■ WORK TO BE COMPLETED: Among the entries, which lines carry the string "front"? Copy every one.

■ PROVIDED INFORMATION:
----------------

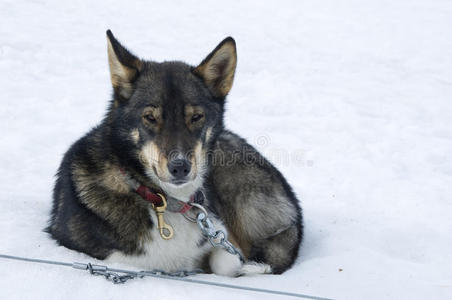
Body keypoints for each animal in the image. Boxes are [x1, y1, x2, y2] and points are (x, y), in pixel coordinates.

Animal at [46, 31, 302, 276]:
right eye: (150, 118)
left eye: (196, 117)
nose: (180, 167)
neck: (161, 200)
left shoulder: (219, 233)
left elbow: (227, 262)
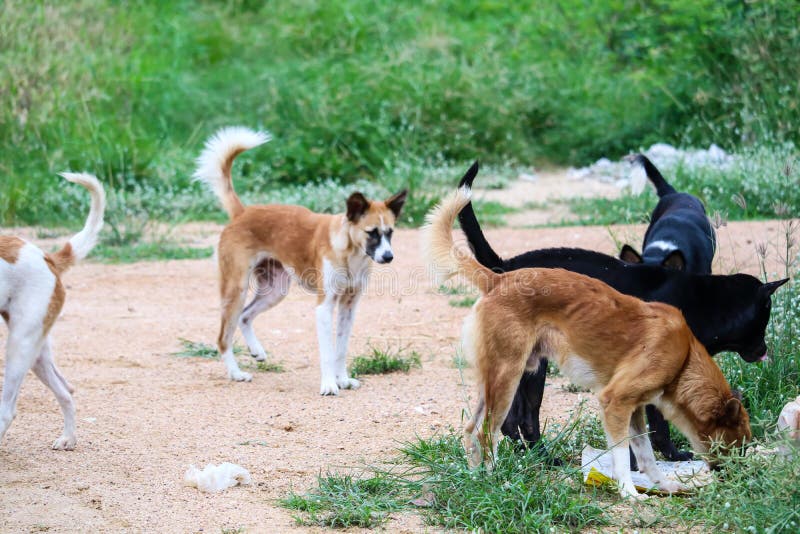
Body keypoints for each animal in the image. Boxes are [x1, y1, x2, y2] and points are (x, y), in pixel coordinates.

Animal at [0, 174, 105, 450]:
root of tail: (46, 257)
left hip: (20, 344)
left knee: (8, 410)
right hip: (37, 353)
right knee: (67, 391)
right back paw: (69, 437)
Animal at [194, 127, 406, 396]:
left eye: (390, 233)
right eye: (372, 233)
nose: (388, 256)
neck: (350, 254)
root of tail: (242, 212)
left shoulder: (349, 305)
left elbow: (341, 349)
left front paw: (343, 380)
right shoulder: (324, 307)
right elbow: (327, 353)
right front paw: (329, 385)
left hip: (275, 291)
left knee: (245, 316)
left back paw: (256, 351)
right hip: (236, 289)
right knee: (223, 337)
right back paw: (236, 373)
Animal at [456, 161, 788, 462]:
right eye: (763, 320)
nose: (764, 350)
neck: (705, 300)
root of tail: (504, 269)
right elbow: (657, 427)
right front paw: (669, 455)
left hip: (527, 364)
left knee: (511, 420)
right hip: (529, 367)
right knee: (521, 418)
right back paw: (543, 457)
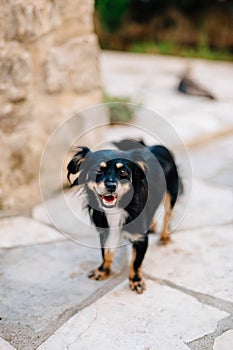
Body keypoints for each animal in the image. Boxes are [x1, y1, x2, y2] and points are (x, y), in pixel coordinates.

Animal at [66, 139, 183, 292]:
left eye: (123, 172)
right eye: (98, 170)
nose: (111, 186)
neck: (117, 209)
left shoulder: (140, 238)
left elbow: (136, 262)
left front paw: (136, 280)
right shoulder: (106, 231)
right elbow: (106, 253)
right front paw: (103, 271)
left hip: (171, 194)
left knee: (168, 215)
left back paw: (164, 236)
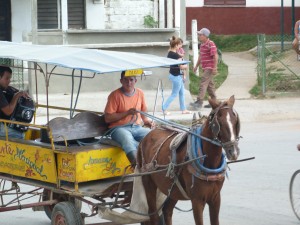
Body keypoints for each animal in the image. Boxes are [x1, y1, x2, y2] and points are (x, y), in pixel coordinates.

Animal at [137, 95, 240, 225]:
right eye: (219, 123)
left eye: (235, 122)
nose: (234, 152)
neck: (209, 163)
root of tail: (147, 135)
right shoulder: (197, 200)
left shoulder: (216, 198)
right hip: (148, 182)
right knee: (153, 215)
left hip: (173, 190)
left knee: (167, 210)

----------------

■ PROBLEM SOLUTION:
left front paw: (343, 380)
right front paw: (329, 385)
right front paw: (669, 455)
left front paw: (136, 280)
right front paw: (103, 271)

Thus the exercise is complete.